A $100 million (£83 million) humanitarian aid announcement has been made by US Secretary of State Antony Blinken, who has just arrived in Turkey.

On February 6, a 7.8-magnitude earthquake struck Kahramanmaras as its epicentre. In southern Turkey and northern Syria, it has been confirmed that over 44,000 people have died.

As more people go missing and an estimated 345,000 apartments in Turkey are known to have been destroyed, the death toll is expected to rise. How many people are still missing has not been disclosed by either Syria or Turkey.

Yunus Sezer, the head of the disaster agency, told reporters in Ankara that search and rescue operations had ended in many of the provinces.

He stated that although search and rescue operations were still ongoing at about 40 buildings in the two provinces, he anticipated that this number would decline by Sunday night.

On Friday, more than 11 days after the earthquake trapped them, rescuers pulled at least three people out of the rubble.
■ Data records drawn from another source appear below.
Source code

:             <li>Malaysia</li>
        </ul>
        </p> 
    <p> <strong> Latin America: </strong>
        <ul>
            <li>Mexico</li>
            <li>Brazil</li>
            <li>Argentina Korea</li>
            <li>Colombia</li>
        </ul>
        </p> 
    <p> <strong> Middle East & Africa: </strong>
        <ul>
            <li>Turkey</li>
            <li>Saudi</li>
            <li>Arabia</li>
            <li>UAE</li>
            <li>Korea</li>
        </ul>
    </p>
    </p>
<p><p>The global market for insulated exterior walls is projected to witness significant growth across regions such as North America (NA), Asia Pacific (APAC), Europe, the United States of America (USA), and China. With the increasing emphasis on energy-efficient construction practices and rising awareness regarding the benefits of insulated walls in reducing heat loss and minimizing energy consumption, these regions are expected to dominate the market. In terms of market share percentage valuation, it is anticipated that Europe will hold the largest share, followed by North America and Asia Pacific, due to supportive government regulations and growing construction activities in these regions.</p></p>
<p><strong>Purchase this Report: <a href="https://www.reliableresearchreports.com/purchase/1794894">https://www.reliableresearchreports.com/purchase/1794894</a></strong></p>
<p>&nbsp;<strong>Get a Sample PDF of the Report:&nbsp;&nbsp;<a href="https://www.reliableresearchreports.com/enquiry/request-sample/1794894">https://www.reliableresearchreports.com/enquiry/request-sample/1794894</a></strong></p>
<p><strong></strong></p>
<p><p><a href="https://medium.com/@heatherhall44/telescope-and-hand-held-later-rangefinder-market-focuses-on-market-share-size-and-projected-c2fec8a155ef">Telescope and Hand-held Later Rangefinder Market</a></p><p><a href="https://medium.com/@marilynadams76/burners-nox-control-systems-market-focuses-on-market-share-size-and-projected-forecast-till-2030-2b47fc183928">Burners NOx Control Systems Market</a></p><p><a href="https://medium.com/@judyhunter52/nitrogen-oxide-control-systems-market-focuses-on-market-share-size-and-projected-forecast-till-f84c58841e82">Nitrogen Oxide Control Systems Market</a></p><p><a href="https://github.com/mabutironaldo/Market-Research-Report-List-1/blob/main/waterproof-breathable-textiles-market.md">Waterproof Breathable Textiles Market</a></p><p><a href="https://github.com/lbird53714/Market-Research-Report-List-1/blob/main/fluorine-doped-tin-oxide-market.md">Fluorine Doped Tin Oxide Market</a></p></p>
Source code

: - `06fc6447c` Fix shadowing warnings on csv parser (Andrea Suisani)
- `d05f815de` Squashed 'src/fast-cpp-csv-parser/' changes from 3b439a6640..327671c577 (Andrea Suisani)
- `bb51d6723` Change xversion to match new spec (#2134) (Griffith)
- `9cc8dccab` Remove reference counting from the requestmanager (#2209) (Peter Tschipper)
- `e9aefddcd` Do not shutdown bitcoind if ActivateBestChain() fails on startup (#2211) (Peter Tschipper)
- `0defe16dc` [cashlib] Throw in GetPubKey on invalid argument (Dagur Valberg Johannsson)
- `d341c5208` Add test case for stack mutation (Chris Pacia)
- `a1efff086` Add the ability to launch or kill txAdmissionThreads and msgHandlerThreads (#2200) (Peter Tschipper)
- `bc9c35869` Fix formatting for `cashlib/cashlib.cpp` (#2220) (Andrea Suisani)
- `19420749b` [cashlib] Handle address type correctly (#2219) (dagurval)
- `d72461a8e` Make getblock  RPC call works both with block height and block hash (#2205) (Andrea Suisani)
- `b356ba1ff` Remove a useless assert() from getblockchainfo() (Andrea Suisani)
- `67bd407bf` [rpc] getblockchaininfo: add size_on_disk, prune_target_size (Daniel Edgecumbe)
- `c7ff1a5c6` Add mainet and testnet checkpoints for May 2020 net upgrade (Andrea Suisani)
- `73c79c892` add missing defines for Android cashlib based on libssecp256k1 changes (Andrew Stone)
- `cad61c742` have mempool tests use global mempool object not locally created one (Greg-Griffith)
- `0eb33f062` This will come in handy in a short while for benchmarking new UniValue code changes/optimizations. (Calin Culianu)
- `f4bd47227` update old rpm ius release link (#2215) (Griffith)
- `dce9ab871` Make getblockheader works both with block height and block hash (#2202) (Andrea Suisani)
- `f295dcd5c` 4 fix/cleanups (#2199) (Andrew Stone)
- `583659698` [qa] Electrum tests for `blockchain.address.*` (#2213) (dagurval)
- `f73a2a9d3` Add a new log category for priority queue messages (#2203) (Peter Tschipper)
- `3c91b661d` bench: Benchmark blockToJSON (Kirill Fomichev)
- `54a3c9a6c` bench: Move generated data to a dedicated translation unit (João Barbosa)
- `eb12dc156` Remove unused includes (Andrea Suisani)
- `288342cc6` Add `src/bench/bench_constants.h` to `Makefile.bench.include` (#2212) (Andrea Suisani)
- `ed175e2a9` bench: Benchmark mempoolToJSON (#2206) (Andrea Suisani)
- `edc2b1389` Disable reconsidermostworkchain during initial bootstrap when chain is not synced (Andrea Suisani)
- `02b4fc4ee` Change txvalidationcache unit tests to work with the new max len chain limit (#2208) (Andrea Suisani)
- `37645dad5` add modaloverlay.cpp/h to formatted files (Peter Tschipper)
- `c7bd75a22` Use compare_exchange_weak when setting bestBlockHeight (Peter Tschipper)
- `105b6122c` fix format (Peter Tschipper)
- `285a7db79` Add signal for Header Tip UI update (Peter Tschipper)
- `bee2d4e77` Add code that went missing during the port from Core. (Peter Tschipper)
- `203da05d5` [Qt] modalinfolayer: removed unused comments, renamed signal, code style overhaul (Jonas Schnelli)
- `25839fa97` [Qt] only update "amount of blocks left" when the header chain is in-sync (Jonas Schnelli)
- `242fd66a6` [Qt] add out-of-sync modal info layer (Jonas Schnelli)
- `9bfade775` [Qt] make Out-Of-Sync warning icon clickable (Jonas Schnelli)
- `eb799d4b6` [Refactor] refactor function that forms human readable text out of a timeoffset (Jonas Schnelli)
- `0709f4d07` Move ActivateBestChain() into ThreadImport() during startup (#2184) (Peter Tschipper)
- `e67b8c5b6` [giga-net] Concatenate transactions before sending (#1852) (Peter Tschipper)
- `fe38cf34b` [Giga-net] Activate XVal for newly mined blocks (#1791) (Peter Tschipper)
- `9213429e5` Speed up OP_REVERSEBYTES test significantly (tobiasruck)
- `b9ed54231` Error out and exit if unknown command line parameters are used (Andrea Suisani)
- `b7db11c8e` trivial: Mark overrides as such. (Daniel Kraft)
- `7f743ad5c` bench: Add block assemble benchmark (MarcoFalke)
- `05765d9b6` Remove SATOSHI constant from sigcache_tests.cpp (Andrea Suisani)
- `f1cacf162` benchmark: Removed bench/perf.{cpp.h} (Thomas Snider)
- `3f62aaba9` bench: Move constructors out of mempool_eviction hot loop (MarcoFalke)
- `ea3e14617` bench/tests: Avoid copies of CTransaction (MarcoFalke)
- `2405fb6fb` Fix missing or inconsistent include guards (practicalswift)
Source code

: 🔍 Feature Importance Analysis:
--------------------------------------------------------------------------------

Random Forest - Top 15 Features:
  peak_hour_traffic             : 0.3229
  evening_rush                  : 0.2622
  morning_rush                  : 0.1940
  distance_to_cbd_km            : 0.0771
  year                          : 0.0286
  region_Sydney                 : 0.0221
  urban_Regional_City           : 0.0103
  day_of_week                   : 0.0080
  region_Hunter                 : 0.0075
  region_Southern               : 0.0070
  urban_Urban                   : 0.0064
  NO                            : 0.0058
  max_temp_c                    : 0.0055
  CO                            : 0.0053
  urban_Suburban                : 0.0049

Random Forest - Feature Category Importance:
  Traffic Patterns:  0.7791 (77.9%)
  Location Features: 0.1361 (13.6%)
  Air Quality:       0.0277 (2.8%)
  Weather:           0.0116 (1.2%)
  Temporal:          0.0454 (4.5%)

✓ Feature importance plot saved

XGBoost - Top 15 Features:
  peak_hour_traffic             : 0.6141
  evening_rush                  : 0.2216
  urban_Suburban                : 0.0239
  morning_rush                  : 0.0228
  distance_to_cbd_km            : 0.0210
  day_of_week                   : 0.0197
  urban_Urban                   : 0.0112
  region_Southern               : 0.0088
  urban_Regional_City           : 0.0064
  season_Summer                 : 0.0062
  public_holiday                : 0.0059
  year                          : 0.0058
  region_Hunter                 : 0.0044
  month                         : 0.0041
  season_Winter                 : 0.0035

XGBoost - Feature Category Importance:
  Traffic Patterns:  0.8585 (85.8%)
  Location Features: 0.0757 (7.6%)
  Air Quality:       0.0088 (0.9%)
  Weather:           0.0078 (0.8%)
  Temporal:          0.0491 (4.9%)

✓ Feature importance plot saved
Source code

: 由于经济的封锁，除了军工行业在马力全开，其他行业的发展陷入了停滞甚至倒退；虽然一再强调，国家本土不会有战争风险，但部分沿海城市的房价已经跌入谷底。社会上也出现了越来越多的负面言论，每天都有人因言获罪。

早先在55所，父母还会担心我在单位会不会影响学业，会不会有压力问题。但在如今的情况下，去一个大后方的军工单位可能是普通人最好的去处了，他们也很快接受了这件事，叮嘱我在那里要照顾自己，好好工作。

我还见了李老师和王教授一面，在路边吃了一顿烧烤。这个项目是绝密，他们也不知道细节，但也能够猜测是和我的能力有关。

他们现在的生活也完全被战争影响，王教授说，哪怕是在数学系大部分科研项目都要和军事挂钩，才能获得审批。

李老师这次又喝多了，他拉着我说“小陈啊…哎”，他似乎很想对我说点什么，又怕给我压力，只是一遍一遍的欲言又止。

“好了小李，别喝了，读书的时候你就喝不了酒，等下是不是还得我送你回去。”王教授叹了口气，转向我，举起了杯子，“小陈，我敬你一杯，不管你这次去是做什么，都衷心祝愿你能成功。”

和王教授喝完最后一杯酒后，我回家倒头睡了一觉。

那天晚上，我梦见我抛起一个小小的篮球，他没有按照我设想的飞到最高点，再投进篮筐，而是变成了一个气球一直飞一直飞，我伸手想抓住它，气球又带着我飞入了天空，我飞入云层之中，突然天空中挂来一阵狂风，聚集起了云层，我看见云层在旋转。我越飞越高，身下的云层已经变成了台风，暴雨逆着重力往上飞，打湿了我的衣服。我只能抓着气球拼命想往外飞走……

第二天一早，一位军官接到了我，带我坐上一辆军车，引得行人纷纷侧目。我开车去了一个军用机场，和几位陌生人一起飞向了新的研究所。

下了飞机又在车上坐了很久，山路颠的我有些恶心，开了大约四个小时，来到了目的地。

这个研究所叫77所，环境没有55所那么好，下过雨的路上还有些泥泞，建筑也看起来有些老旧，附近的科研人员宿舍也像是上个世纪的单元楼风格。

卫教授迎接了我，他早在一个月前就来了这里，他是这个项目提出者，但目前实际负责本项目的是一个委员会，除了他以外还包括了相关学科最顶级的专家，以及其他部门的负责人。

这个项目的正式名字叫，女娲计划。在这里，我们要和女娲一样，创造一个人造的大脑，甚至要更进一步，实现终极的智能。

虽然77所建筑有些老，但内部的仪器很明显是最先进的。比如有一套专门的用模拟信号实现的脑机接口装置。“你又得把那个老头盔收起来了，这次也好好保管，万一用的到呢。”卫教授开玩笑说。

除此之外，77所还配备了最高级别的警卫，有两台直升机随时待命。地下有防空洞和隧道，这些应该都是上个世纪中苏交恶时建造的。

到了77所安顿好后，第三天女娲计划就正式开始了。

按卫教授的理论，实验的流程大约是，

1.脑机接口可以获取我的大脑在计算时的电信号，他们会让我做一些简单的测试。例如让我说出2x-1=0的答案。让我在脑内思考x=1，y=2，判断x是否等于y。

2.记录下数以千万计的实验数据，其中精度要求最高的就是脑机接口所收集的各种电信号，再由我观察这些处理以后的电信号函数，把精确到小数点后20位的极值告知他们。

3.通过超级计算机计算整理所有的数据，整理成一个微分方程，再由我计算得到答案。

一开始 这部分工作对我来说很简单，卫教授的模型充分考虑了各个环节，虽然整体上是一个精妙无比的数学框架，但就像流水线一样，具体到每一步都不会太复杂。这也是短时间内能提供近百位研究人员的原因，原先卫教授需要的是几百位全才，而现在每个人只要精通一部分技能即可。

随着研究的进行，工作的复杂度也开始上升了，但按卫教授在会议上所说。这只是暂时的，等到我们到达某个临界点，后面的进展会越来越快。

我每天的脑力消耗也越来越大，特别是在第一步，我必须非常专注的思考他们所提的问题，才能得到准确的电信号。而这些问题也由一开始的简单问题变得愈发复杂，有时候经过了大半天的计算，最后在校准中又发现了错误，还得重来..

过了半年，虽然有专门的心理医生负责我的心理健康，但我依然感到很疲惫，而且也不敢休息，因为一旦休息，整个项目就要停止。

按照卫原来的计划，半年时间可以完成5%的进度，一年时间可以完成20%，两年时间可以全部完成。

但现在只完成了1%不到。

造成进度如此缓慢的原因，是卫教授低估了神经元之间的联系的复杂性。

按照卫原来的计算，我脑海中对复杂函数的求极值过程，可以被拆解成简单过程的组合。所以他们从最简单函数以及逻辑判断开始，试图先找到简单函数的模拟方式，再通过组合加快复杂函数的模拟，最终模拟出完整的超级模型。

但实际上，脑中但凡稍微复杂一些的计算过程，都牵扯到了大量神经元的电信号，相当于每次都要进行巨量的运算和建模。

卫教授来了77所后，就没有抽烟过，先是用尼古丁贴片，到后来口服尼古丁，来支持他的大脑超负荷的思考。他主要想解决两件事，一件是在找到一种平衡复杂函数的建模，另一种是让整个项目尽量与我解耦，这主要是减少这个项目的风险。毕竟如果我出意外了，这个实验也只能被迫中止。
Antony Blinken and Turkish Foreign Minister Mevlut Cavusoglu travel to one of the worst-hit areas
Traveling to one of the worst-affected regions is Antony Blinken, on the right, and the Turkish Foreign Minister Mevlut Cavusoglu.

Despite the trip being scheduled prior to the earthquake, Mr. Blinken has arrived in Turkey to offer support. Since assuming office more than two years ago, this is his first trip to Turkey.

The new assistance "is about to move. Sadly, the focus should be on long-term recovery rather than search and rescue. He told the media that this would take time to complete.

Aiding Syria was "very, very challenging," he continued.

Prior to his Monday meeting with President Recep Tayyip Erdogan, he will visit Hatay to observe humanitarian efforts. The two are anticipated to talk about a variety of topics, such as Turkey's refusal to ratify Sweden's and Finland's Nato membership applications.